CREATE JOB pg_db_sync
ON STREAMING
FROM POSTGRES (
    "jdbc_url"       = "jdbc:postgresql://127.0.0.1:5432/postgres",
    "driver_url"     = "postgresql-42.5.1.jar",
    "driver_class"   = "org.postgresql.Driver",
    "user"           = "postgres",
    "password"       = "postgres",
    "database"       = "postgres",
    "schema"         = "public",
    "include_tables" = "students",
    "offset"         = "initial"
)
TO DATABASE doris_db (
    "table.create.properties.replication_num" = "1"  -- set to 1 in single-BE deployments
);

Step 4: Check job status

SELECT * FROM jobs("type"="insert") WHERE ExecuteType = "STREAMING";

Step 5: Inspect auto-created Doris tables and loaded data

SHOW TABLES FROM doris_db;
SELECT * FROM doris_db.students;

For more common operations and full parameter reference, see PostgreSQL CDC with Auto Table Creation.

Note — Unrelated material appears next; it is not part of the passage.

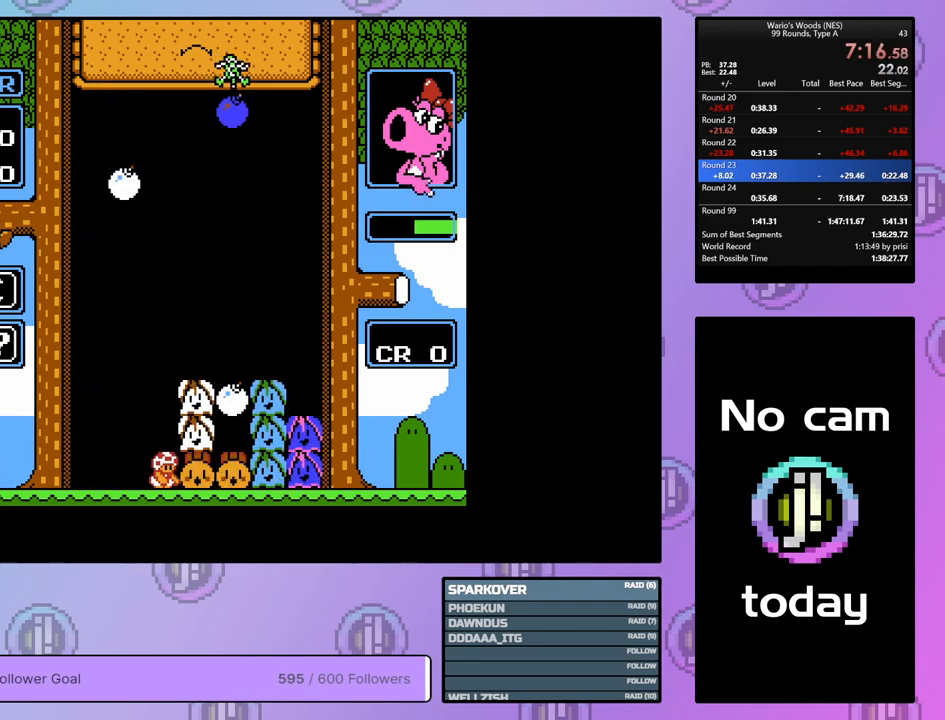
{"buttons": ["DPAD_RIGHT"], "events": [[50, "DPAD_LEFT", "down"], [100, "A", "up"], [133, "DPAD_LEFT", "up"], [200, "B", "down"], [267, "DPAD_RIGHT", "down"], [300, "B", "up"]]}
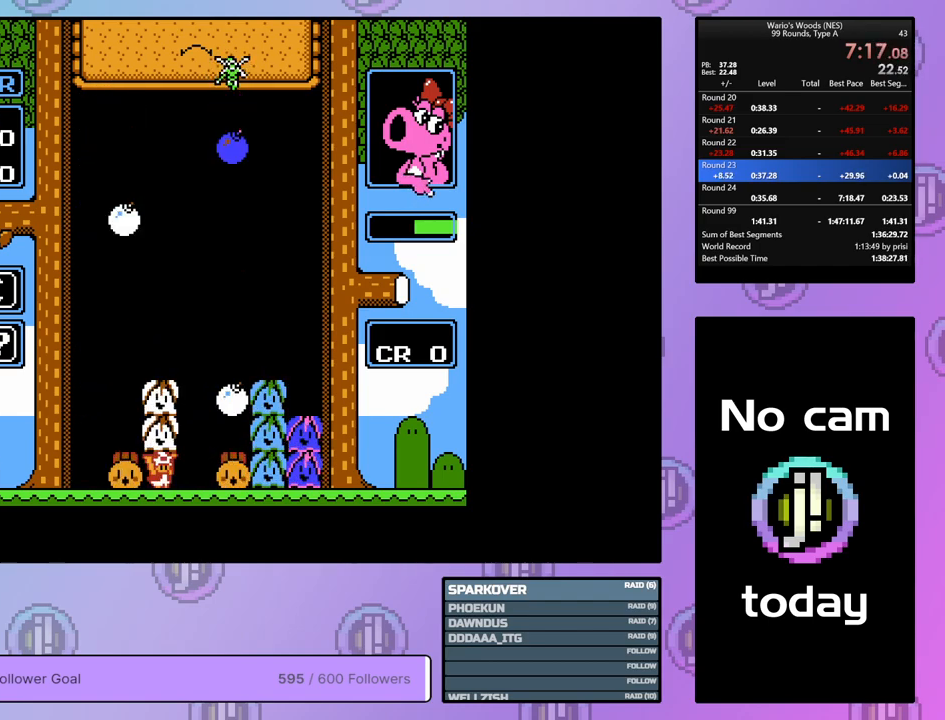
{"buttons": [], "events": [[200, "A", "down"], [283, "DPAD_RIGHT", "up"], [333, "A", "up"]]}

Operation Example: SQL Mapping Sync

Step 1: Prepare data in PostgreSQL

CREATE TABLE public.students (
    id    INT PRIMARY KEY,
    name  VARCHAR(64),
    age   INT
);

INSERT INTO public.students VALUES (1, 'Emily', 25), (2, 'Bob', 30);

Step 2: Create the target table in Doris

SQL Mapping Sync requires the target table to exist beforehand:

CREATE DATABASE IF NOT EXISTS doris_db;

CREATE TABLE doris_db.students (
    id    INT,
    name  VARCHAR(64),
    age   INT
)
UNIQUE KEY(id)
DISTRIBUTED BY HASH(id) BUCKETS 1
PROPERTIES ("replication_num" = "1");

Step 3: Create a Streaming Job

Use CREATE STREAMING JOB with the INSERT INTO ... SELECT * FROM cdc_stream(...) syntax:

CREATE JOB pg_students_sync
ON STREAMING
DO
INSERT INTO doris_db.students
SELECT * FROM cdc_stream(
    "type"         = "postgres",
    "jdbc_url"     = "jdbc:postgresql://127.0.0.1:5432/postgres",
    "driver_url"   = "postgresql-42.5.1.jar",
    "driver_class" = "org.postgresql.Driver",
    "user"         = "postgres",
    "password"     = "postgres",
    "database"     = "postgres",
    "schema"       = "public",
    "table"        = "students",
    "offset"       = "initial"
);

Step 4: Check job status

SELECT * FROM jobs("type"="insert") WHERE ExecuteType = "STREAMING";

Step 5: Verify loaded data

SELECT * FROM doris_db.students;

For more common operations (pause, resume, delete, check task, etc.) and full parameter reference, see PostgreSQL CDC with SQL Mapping.